PROBLEM DESCRIPTION
Images are to be left out; everything else in the records gets copied exactly.

TASK INPUTS
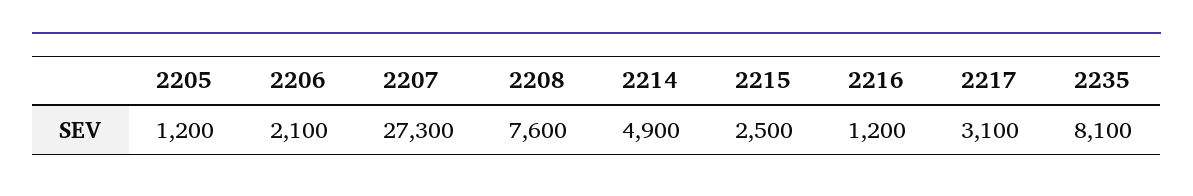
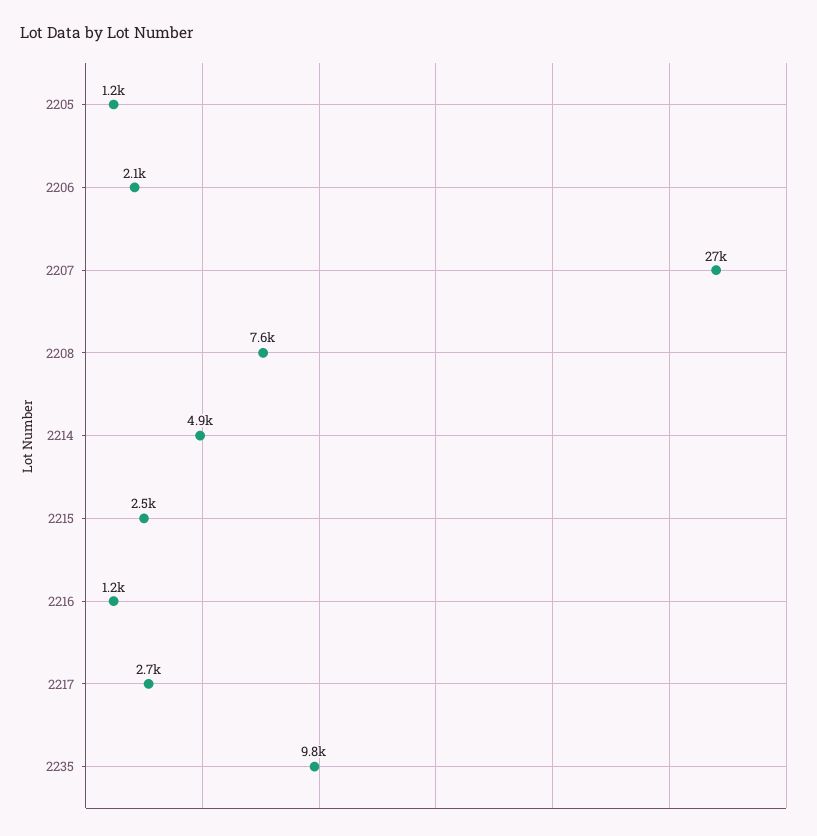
2217: 3100 -> 2700
2235: 8100 -> 9800

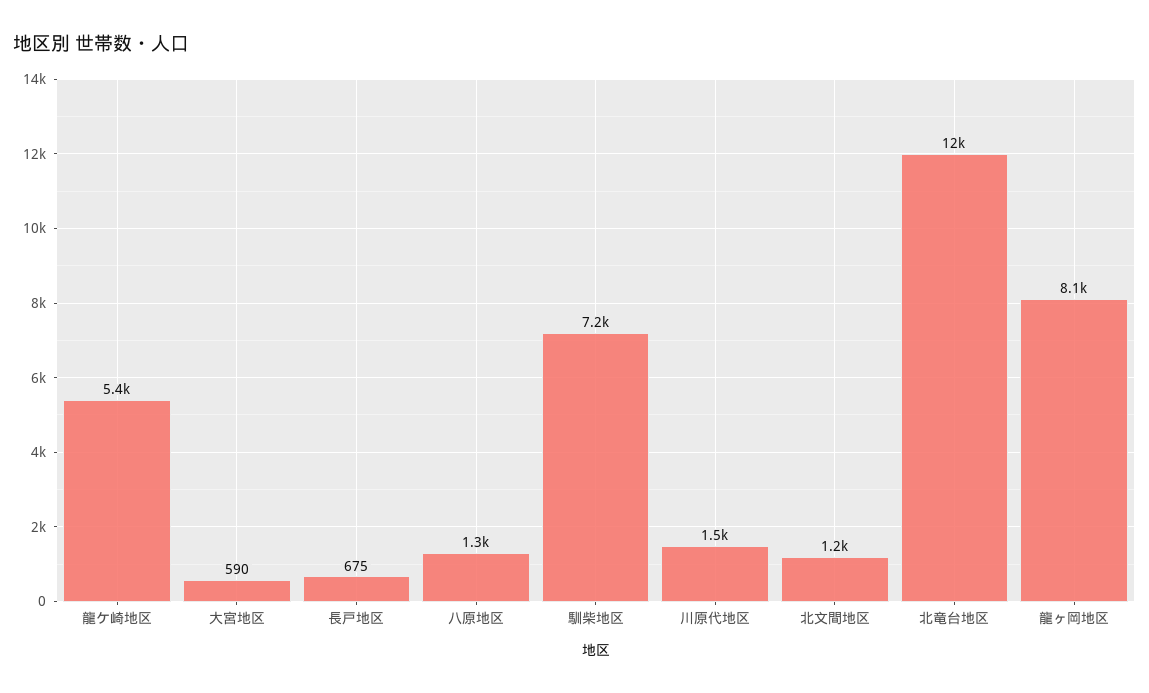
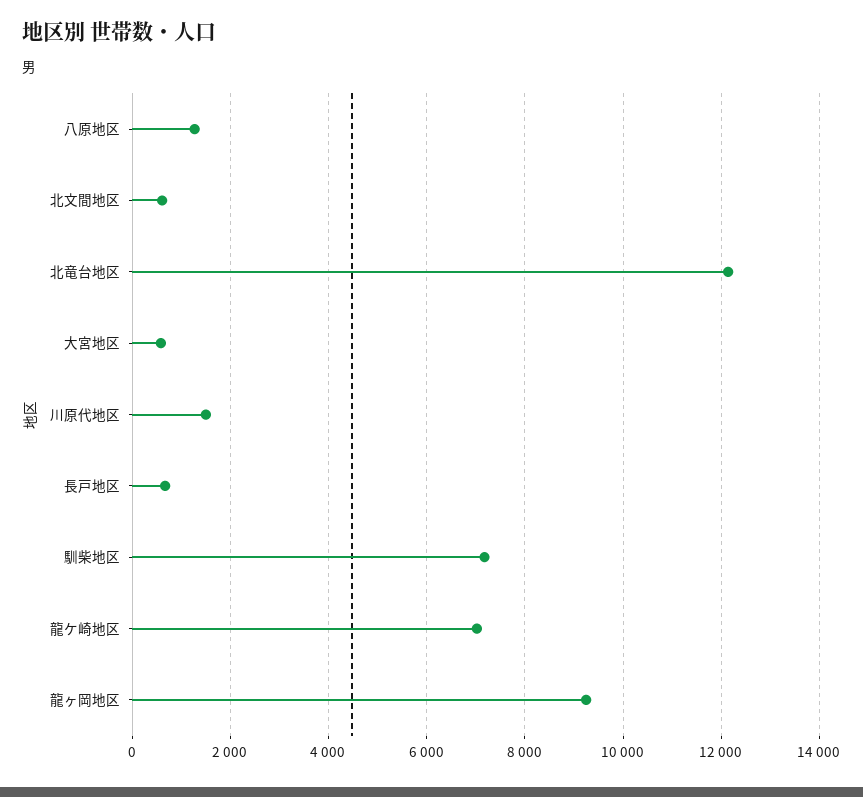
龍ケ崎地区: 5400 -> 7000
北文間地区: 1200 -> 600
龍ヶ岡地区: 8100 -> 9200

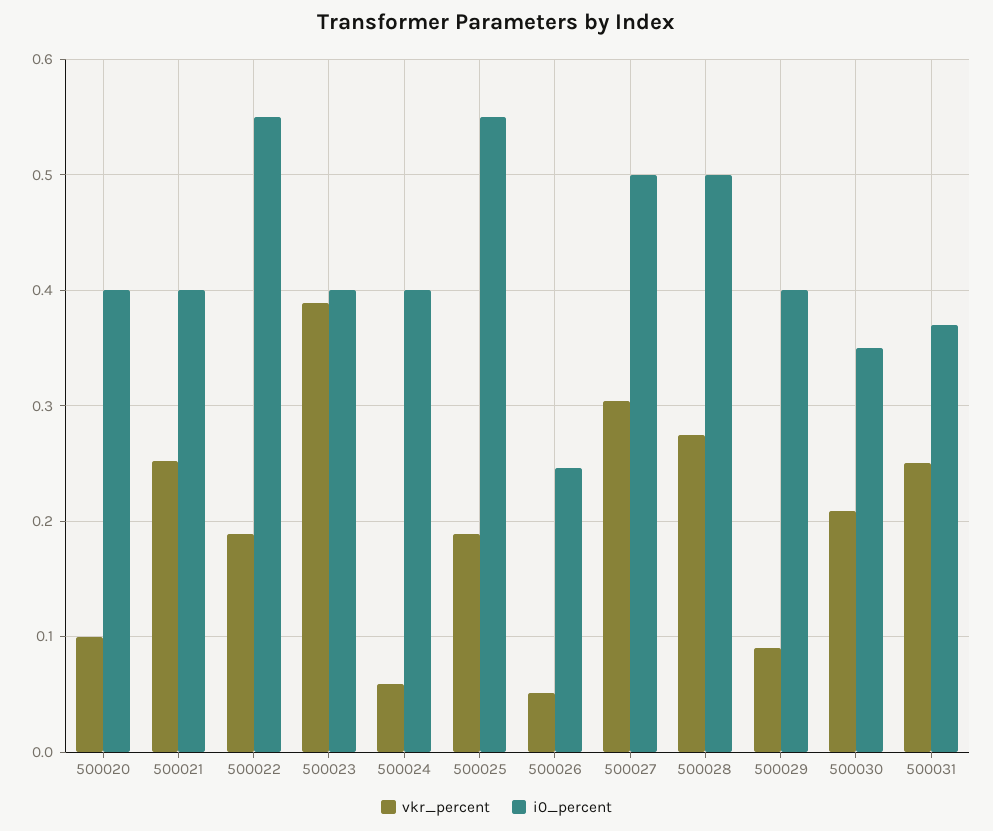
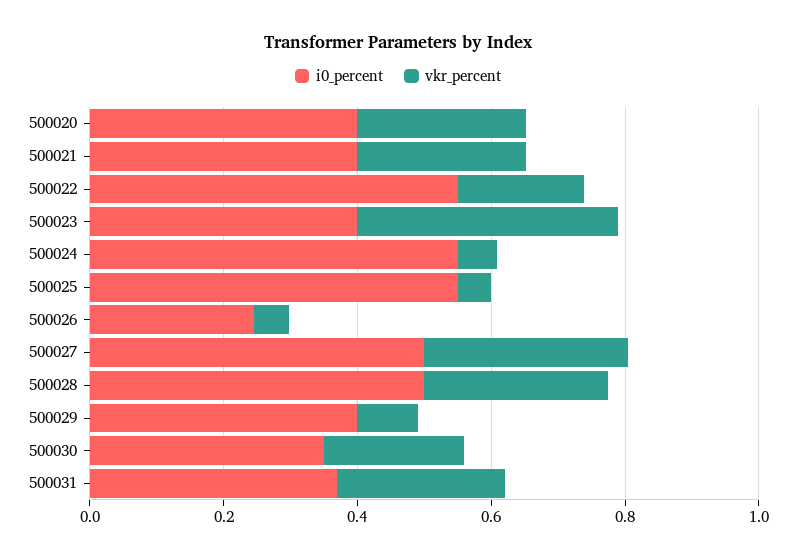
vkr_percent, 500020: 0.1 -> 0.25
i0_percent, 500024: 0.4 -> 0.55
vkr_percent, 500025: 0.19 -> 0.05

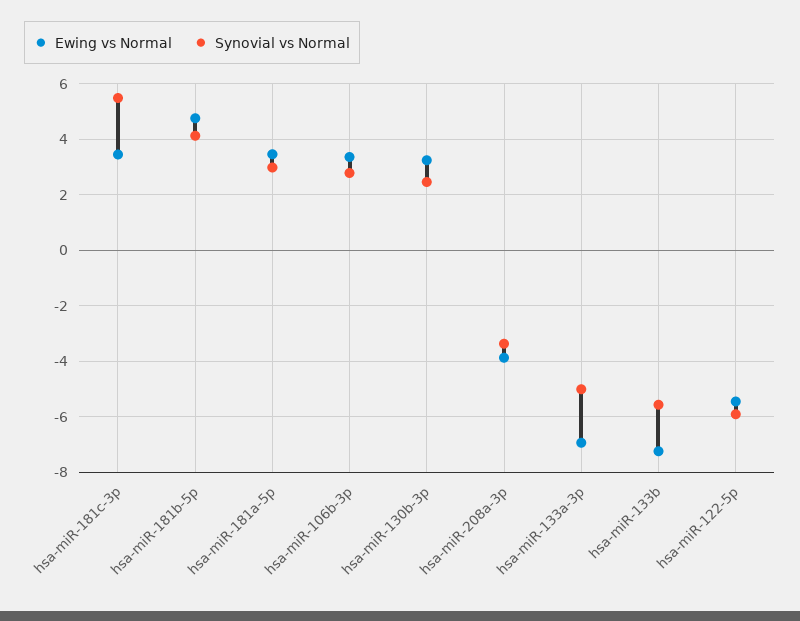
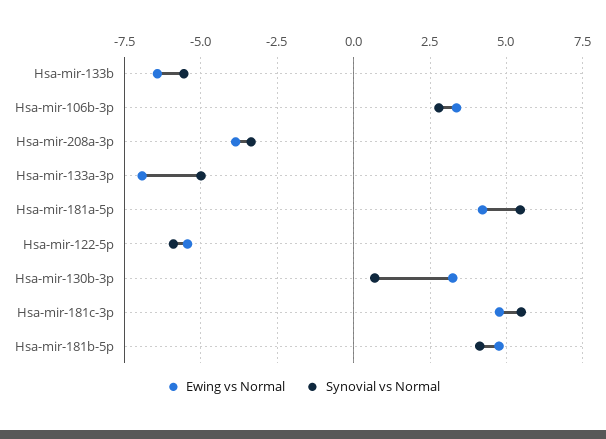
Ewing vs Normal, hsa-miR-181c-3p: 3.5 -> 4.75
Ewing vs Normal, hsa-miR-181a-5p: 3.5 -> 4.25
Synovial vs Normal, hsa-miR-181a-5p: 3 -> 5.5
Synovial vs Normal, hsa-miR-130b-3p: 2.5 -> 0.75
Ewing vs Normal, hsa-miR-133b: -7.25 -> -6.5

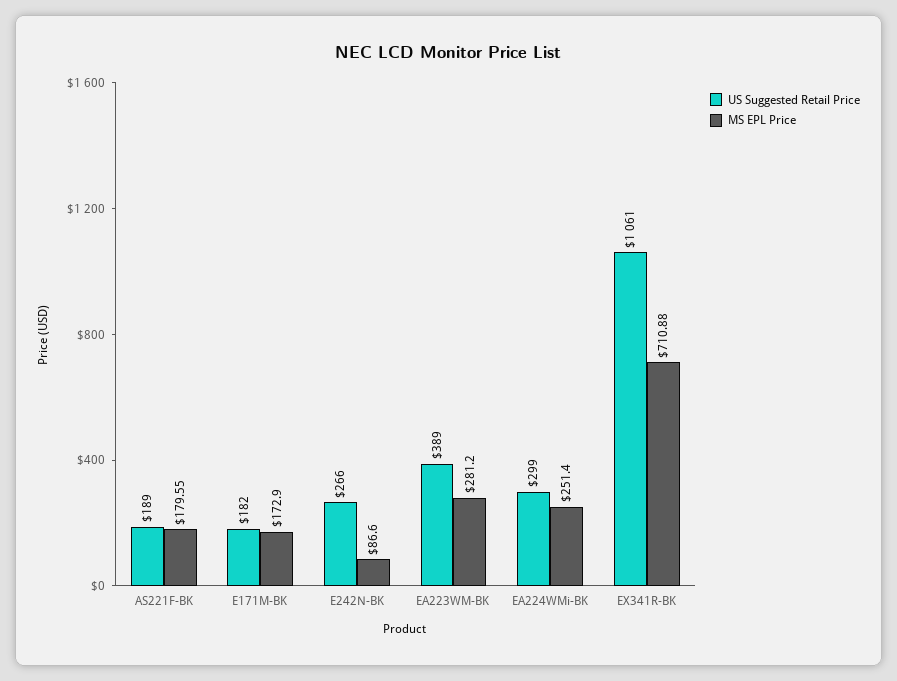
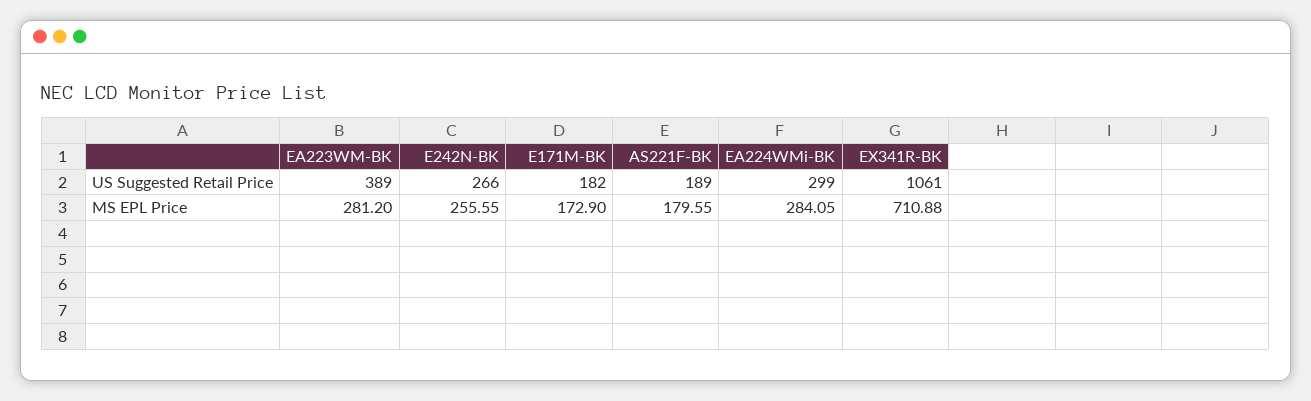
MS EPL Price, E242N-BK: 86.6 -> 255.55
MS EPL Price, EA224WMi-BK: 251.4 -> 284.05

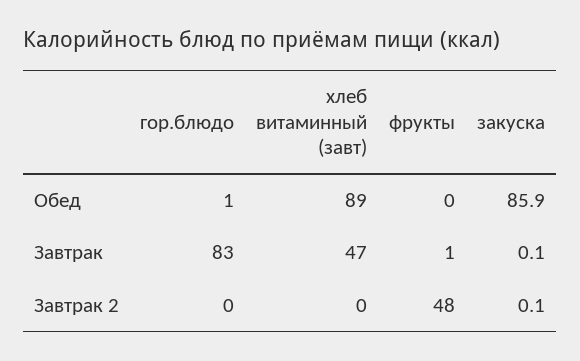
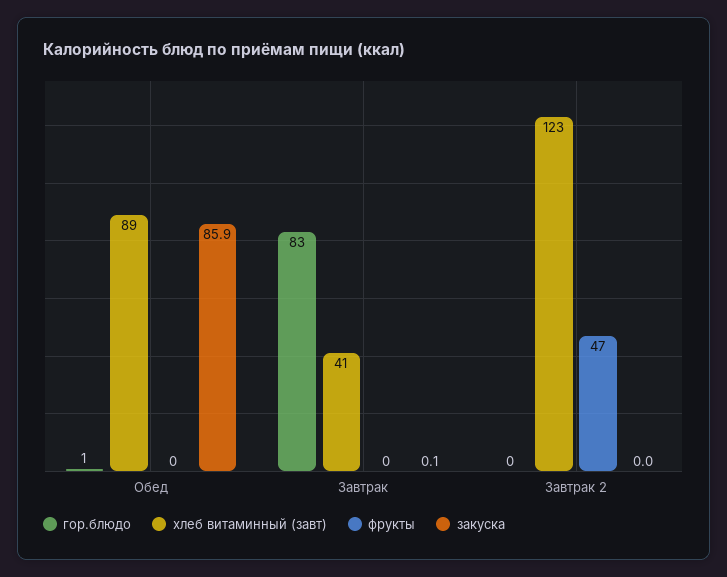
хлеб витаминный (завт), Завтрак: 47 -> 41
фрукты, Завтрак: 1 -> 0
хлеб витаминный (завт), Завтрак 2: 0 -> 123
фрукты, Завтрак 2: 48 -> 47
закуска, Завтрак 2: 0.1 -> 0

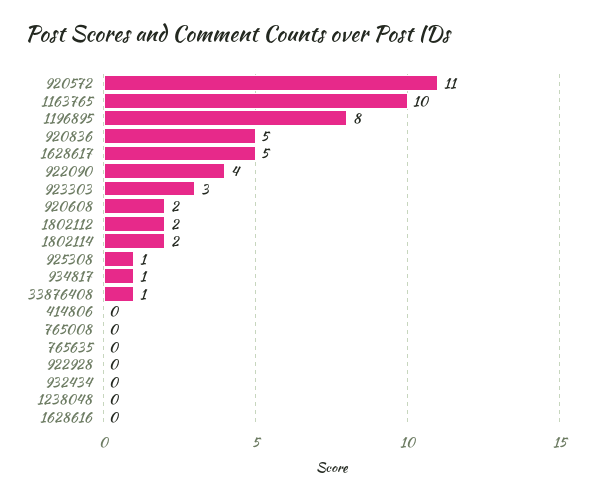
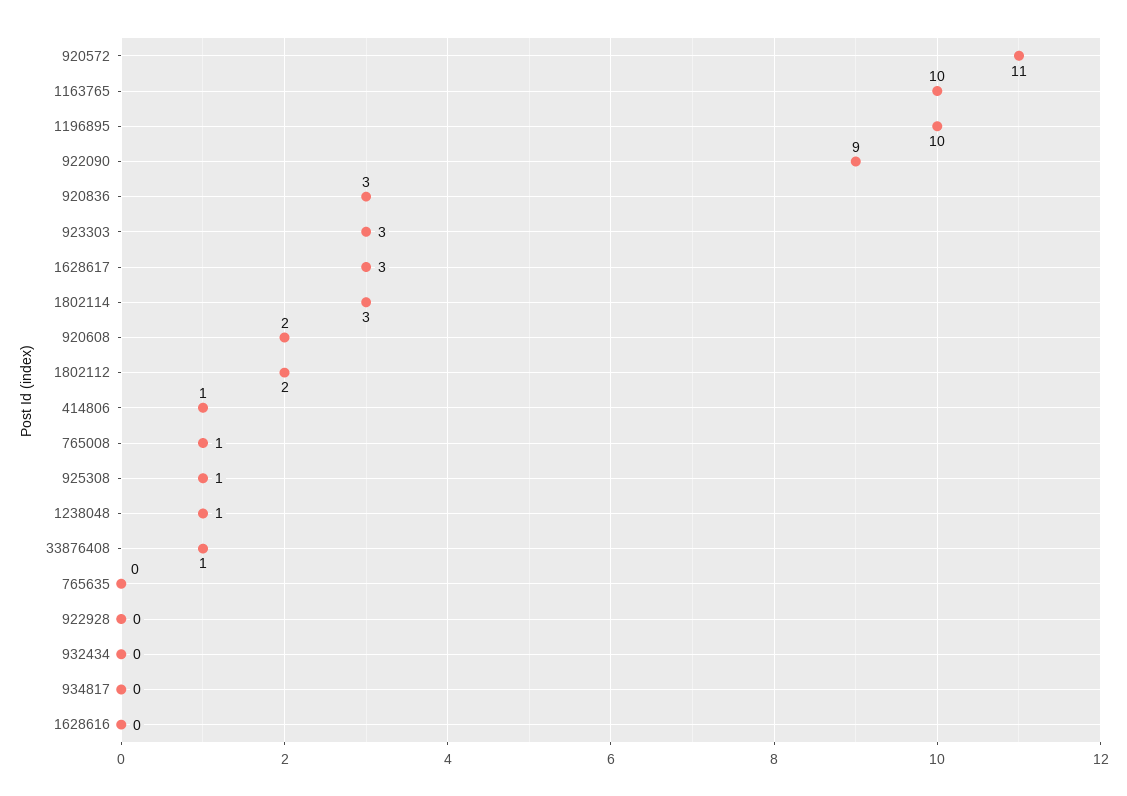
1196895: 8 -> 10
920836: 5 -> 3
1628617: 5 -> 3
922090: 4 -> 9
1802114: 2 -> 3
934817: 1 -> 0
414806: 0 -> 1
765008: 0 -> 1
1238048: 0 -> 1

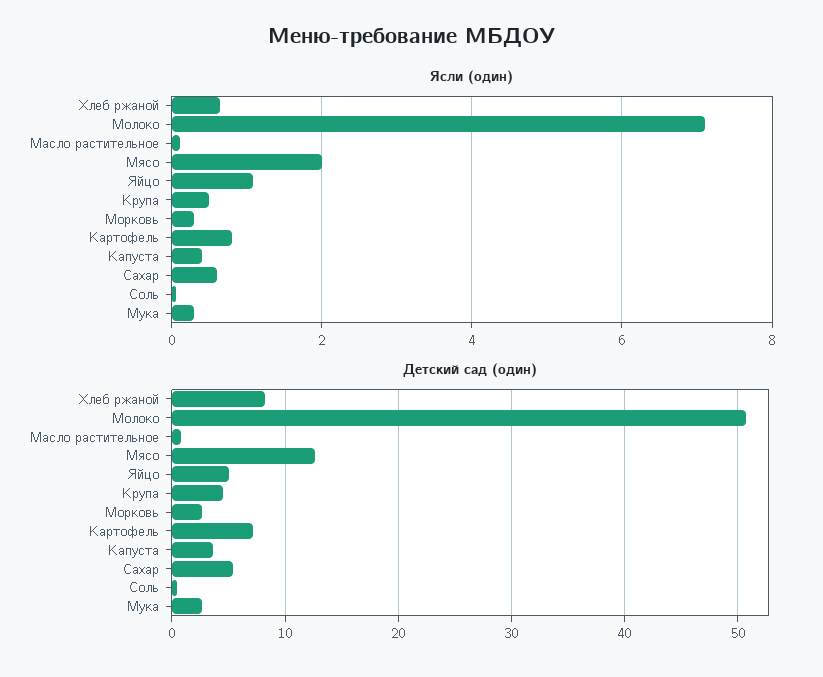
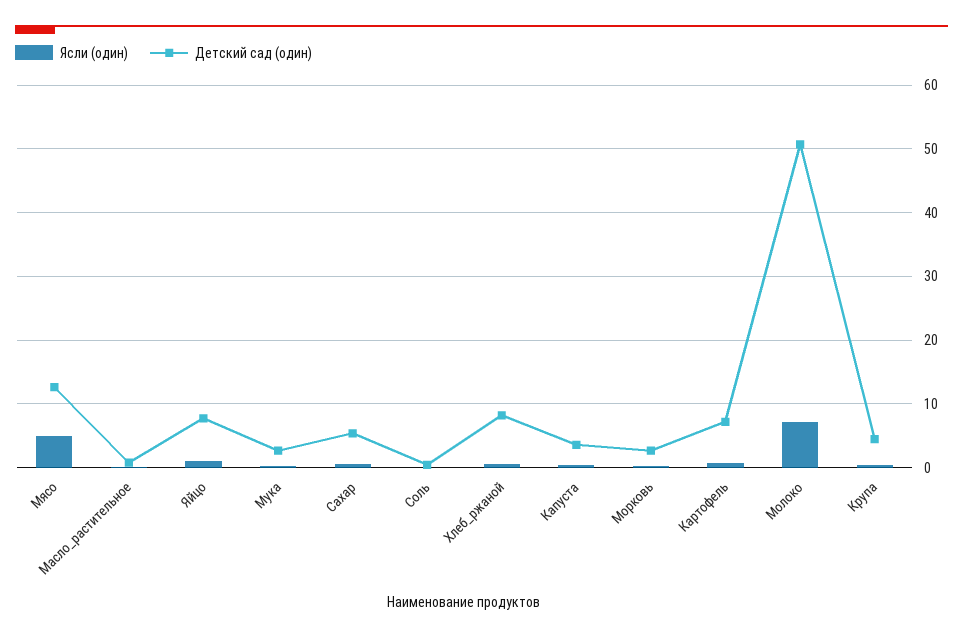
Ясли (один), Мясо: 2 -> 5
Детский сад (один), Яйцо: 5 -> 8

YOUR SOLUTION
2217: 3100 -> 2700
2235: 8100 -> 9800

龍ケ崎地区: 5400 -> 7000
北文間地区: 1200 -> 600
龍ヶ岡地区: 8100 -> 9200

vkr_percent, 500020: 0.1 -> 0.25
i0_percent, 500024: 0.4 -> 0.55
vkr_percent, 500025: 0.19 -> 0.05

Ewing vs Normal, hsa-miR-181c-3p: 3.5 -> 4.75
Ewing vs Normal, hsa-miR-181a-5p: 3.5 -> 4.25
Synovial vs Normal, hsa-miR-181a-5p: 3 -> 5.5
Synovial vs Normal, hsa-miR-130b-3p: 2.5 -> 0.75
Ewing vs Normal, hsa-miR-133b: -7.25 -> -6.5

MS EPL Price, E242N-BK: 86.6 -> 255.55
MS EPL Price, EA224WMi-BK: 251.4 -> 284.05

хлеб витаминный (завт), Завтрак: 47 -> 41
фрукты, Завтрак: 1 -> 0
хлеб витаминный (завт), Завтрак 2: 0 -> 123
фрукты, Завтрак 2: 48 -> 47
закуска, Завтрак 2: 0.1 -> 0

1196895: 8 -> 10
920836: 5 -> 3
1628617: 5 -> 3
922090: 4 -> 9
1802114: 2 -> 3
934817: 1 -> 0
414806: 0 -> 1
765008: 0 -> 1
1238048: 0 -> 1

Ясли (один), Мясо: 2 -> 5
Детский сад (один), Яйцо: 5 -> 8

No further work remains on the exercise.